TASK TO COMPLETE:
Reproduce word for word the part of the material below that opens with the line containing "On Sunday, when" and closes with the line containing "and treats for", both of those lines included.

______________________________

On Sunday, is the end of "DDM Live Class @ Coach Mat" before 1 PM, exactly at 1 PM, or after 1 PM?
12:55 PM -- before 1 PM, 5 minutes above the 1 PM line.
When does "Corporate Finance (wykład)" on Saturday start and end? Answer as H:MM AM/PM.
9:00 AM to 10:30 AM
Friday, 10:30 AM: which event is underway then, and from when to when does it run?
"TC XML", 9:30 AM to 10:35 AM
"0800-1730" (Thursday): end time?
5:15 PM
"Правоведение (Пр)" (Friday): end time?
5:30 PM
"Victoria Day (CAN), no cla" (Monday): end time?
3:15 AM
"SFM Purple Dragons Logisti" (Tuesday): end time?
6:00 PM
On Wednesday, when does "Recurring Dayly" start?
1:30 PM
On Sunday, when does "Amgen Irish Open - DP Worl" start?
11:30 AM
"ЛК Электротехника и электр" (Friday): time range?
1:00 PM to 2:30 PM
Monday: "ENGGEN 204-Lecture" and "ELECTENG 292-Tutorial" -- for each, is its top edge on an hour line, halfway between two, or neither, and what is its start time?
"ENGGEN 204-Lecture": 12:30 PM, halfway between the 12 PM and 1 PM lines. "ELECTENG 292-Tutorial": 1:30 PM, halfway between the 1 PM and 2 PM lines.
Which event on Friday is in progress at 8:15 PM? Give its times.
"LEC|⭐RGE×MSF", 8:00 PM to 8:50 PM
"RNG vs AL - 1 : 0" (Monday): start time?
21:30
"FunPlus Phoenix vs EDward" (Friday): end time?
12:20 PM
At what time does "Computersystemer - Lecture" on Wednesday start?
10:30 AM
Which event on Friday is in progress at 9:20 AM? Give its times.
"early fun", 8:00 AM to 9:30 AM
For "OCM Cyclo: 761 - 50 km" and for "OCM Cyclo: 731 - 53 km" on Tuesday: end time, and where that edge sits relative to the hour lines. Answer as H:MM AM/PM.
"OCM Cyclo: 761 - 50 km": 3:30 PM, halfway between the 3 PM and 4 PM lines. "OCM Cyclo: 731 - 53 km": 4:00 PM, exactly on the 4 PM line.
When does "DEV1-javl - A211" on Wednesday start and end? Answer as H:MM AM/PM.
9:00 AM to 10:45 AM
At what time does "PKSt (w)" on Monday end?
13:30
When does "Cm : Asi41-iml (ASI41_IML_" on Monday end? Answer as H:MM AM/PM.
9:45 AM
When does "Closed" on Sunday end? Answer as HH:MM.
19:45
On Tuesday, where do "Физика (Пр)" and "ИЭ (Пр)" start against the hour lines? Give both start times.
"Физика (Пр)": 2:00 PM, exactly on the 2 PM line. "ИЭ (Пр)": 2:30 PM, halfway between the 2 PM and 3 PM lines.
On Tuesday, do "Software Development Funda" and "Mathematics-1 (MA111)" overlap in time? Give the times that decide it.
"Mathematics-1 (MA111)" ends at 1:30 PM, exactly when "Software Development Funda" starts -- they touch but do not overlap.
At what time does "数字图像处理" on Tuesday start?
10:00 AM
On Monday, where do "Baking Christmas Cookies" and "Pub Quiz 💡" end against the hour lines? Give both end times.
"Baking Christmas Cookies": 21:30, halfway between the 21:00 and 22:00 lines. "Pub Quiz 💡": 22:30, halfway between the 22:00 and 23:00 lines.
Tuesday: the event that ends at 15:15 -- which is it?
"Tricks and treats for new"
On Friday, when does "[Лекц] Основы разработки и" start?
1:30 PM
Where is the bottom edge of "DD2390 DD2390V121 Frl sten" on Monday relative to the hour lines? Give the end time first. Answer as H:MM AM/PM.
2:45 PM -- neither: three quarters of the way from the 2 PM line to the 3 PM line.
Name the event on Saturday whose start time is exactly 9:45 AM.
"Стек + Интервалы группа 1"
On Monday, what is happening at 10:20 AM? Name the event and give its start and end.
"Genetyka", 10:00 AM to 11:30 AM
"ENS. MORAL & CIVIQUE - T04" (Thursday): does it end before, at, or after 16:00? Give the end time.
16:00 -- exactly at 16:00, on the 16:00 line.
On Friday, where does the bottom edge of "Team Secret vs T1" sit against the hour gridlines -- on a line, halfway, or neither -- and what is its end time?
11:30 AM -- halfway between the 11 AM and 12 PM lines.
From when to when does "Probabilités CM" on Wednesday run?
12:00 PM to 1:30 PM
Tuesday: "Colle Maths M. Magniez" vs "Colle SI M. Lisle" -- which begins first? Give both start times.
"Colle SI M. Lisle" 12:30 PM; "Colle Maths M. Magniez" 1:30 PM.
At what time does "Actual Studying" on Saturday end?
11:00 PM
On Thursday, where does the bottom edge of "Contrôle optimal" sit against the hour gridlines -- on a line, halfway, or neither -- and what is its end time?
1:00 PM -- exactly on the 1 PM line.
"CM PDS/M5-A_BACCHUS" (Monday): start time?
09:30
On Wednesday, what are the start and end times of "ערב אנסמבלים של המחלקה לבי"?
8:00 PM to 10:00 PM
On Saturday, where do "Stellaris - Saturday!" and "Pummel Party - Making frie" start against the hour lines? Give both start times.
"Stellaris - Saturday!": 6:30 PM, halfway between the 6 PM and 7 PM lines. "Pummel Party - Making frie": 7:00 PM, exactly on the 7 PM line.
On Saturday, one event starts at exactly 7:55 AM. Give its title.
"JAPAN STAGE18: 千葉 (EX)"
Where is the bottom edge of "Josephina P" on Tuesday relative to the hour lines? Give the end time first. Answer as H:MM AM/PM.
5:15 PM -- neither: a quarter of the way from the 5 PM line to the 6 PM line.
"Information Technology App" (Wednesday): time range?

______________________________

PROBLEM SOLUTION:
On Sunday, when does "Amgen Irish Open - DP Worl" start?
11:30 AM
"ЛК Электротехника и электр" (Friday): time range?
1:00 PM to 2:30 PM
Monday: "ENGGEN 204-Lecture" and "ELECTENG 292-Tutorial" -- for each, is its top edge on an hour line, halfway between two, or neither, and what is its start time?
"ENGGEN 204-Lecture": 12:30 PM, halfway between the 12 PM and 1 PM lines. "ELECTENG 292-Tutorial": 1:30 PM, halfway between the 1 PM and 2 PM lines.
Which event on Friday is in progress at 8:15 PM? Give its times.
"LEC|⭐RGE×MSF", 8:00 PM to 8:50 PM
"RNG vs AL - 1 : 0" (Monday): start time?
21:30
"FunPlus Phoenix vs EDward" (Friday): end time?
12:20 PM
At what time does "Computersystemer - Lecture" on Wednesday start?
10:30 AM
Which event on Friday is in progress at 9:20 AM? Give its times.
"early fun", 8:00 AM to 9:30 AM
For "OCM Cyclo: 761 - 50 km" and for "OCM Cyclo: 731 - 53 km" on Tuesday: end time, and where that edge sits relative to the hour lines. Answer as H:MM AM/PM.
"OCM Cyclo: 761 - 50 km": 3:30 PM, halfway between the 3 PM and 4 PM lines. "OCM Cyclo: 731 - 53 km": 4:00 PM, exactly on the 4 PM line.
When does "DEV1-javl - A211" on Wednesday start and end? Answer as H:MM AM/PM.
9:00 AM to 10:45 AM
At what time does "PKSt (w)" on Monday end?
13:30
When does "Cm : Asi41-iml (ASI41_IML_" on Monday end? Answer as H:MM AM/PM.
9:45 AM
When does "Closed" on Sunday end? Answer as HH:MM.
19:45
On Tuesday, where do "Физика (Пр)" and "ИЭ (Пр)" start against the hour lines? Give both start times.
"Физика (Пр)": 2:00 PM, exactly on the 2 PM line. "ИЭ (Пр)": 2:30 PM, halfway between the 2 PM and 3 PM lines.
On Tuesday, do "Software Development Funda" and "Mathematics-1 (MA111)" overlap in time? Give the times that decide it.
"Mathematics-1 (MA111)" ends at 1:30 PM, exactly when "Software Development Funda" starts -- they touch but do not overlap.
At what time does "数字图像处理" on Tuesday start?
10:00 AM
On Monday, where do "Baking Christmas Cookies" and "Pub Quiz 💡" end against the hour lines? Give both end times.
"Baking Christmas Cookies": 21:30, halfway between the 21:00 and 22:00 lines. "Pub Quiz 💡": 22:30, halfway between the 22:00 and 23:00 lines.
Tuesday: the event that ends at 15:15 -- which is it?
"Tricks and treats for new"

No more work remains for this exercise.